# WHAT YOU WILL DO:
Filter the entries and keep only the lines where the string "이미지는" appears.

Stored dataset items:
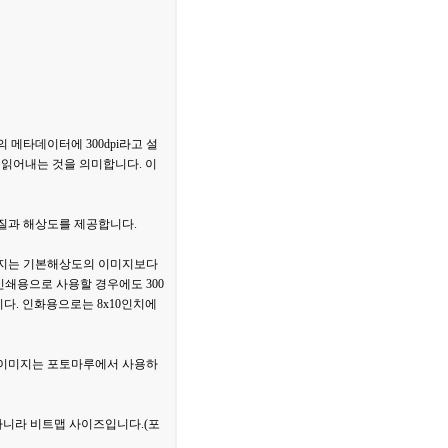
의 메타데이터에 300dpi라고 설
로 읽어내는 것을 의미합니다. 이
화질과 해상도를 제공합니다.
 이미지는 기본해상도의 이미지보다
쇄용으로 사용할 경우에도 300
습니다. 인화용으로는 8x10인치에
도의 이미지는 포토마루에서 사용하
아니라 비트맵 사이즈입니다.(포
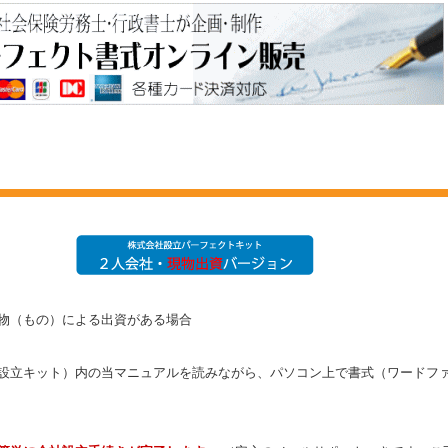
、現物（もの）による出資がある場合
設立キット）内の当マニュアルを読みながら、パソコン上で書式（ワードフ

# SOLUTION TO THE PROBLEM:
 이미지는 기본해상도의 이미지보다
도의 이미지는 포토마루에서 사용하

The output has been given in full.